Any suggestions or ideas (just mostly ranting here)...
The 30% federal tax is not an exact number but I know even before the sell that other income I will make will push SOME of my income into those higher brackets. In others words I know ALL of my income would not be taxed at 28% (but all income OVER a certain amount is).
the first $7,000 of income is taxed at 10 percent; dollars $7,001 through $28,400 are taxed at 15 percent; dollars $28,401 through $68,800 are taxed at 25 percent; and dollars $68,801 through $143,500 are taxed at 28 percent.
So the point I was trying to make is this. Let say I made the sale at the end of the year and I had already (before the sale) made 70k. The additional 35K from the sale WOULD be taxed at 28% PLUS about %15 self employment tax (although you only pay SE tax up to a certain limit around 82K or so)for a total of about 43% tax.
I am no tax expert and I will be talking to someone but that's the way I see it...
> I know for a fact that I have to pay "about" 15% of income to self-employment tax
I feel your pain.
Capital Gain (or loss). A category of gain or loss under the tax law resulting from the sale or other disposition of specified property such as stock or bond investments, real estate, etc. It does not include property used in a trade or business. However, special rules apply in such situations that can result in similar treatment for business property.
Don't know if this applies to you or not - see your accountant :)
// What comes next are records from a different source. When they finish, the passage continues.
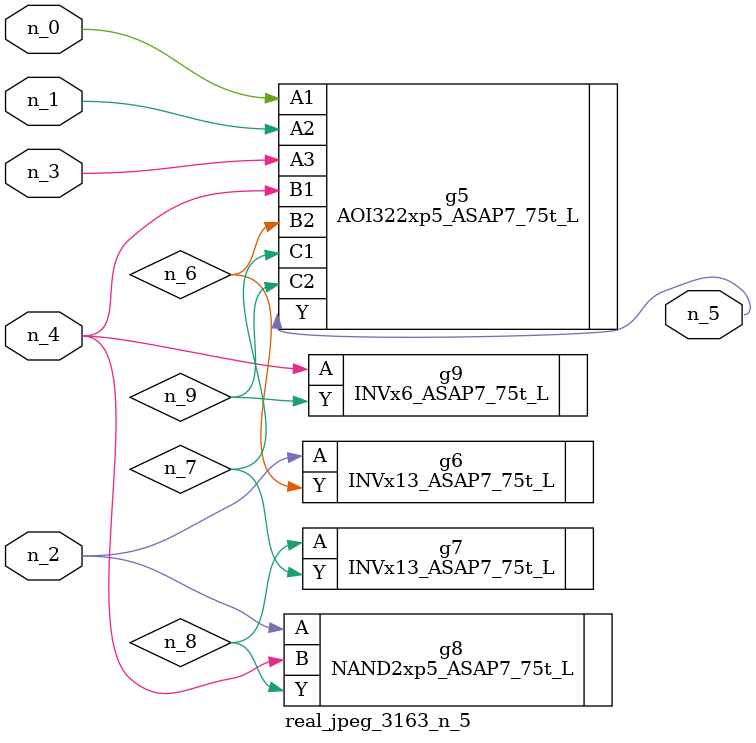
<source format=v>
module real_jpeg_3163_n_5 (n_4, n_0, n_1, n_2, n_3, n_5);

input n_4;
input n_0;
input n_1;
input n_2;
input n_3;

output n_5;

wire n_8;
wire n_6;
wire n_7;
wire n_9;

AOI322xp5_ASAP7_75t_L g5 ( 
.A1(n_0),
.A2(n_1),
.A3(n_3),
.B1(n_4),
.B2(n_6),
.C1(n_7),
.C2(n_9),
.Y(n_5)
);

INVx13_ASAP7_75t_L g6 ( 
.A(n_2),
.Y(n_6)
);

NAND2xp5_ASAP7_75t_L g8 ( 
.A(n_2),
.B(n_4),
.Y(n_8)
);

INVx6_ASAP7_75t_L g9 ( 
.A(n_4),
.Y(n_9)
);

INVx13_ASAP7_75t_L g7 ( 
.A(n_8),
.Y(n_7)
);


endmodule
</source>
Yeah....so why haven't you incorporated exactly?
The sale could be seen as a capital gain.....you would need a CPA to rubber stamp this IMHO.
However, if you incorporated the gain could most definately be seen as a distribution and therefore save you most of the SE tax. You could also roll the sale into the future, or an IRA, and not pay a penny.
A good CPA should pay for themselves several times over.....and are therefore are not a real expense at all.
While lots of routine accounting stuff doesn't require expensive input, the proper structure of a business and a major asset sale are a couple of areas where good legal & accounting advice will more than pay for themselves.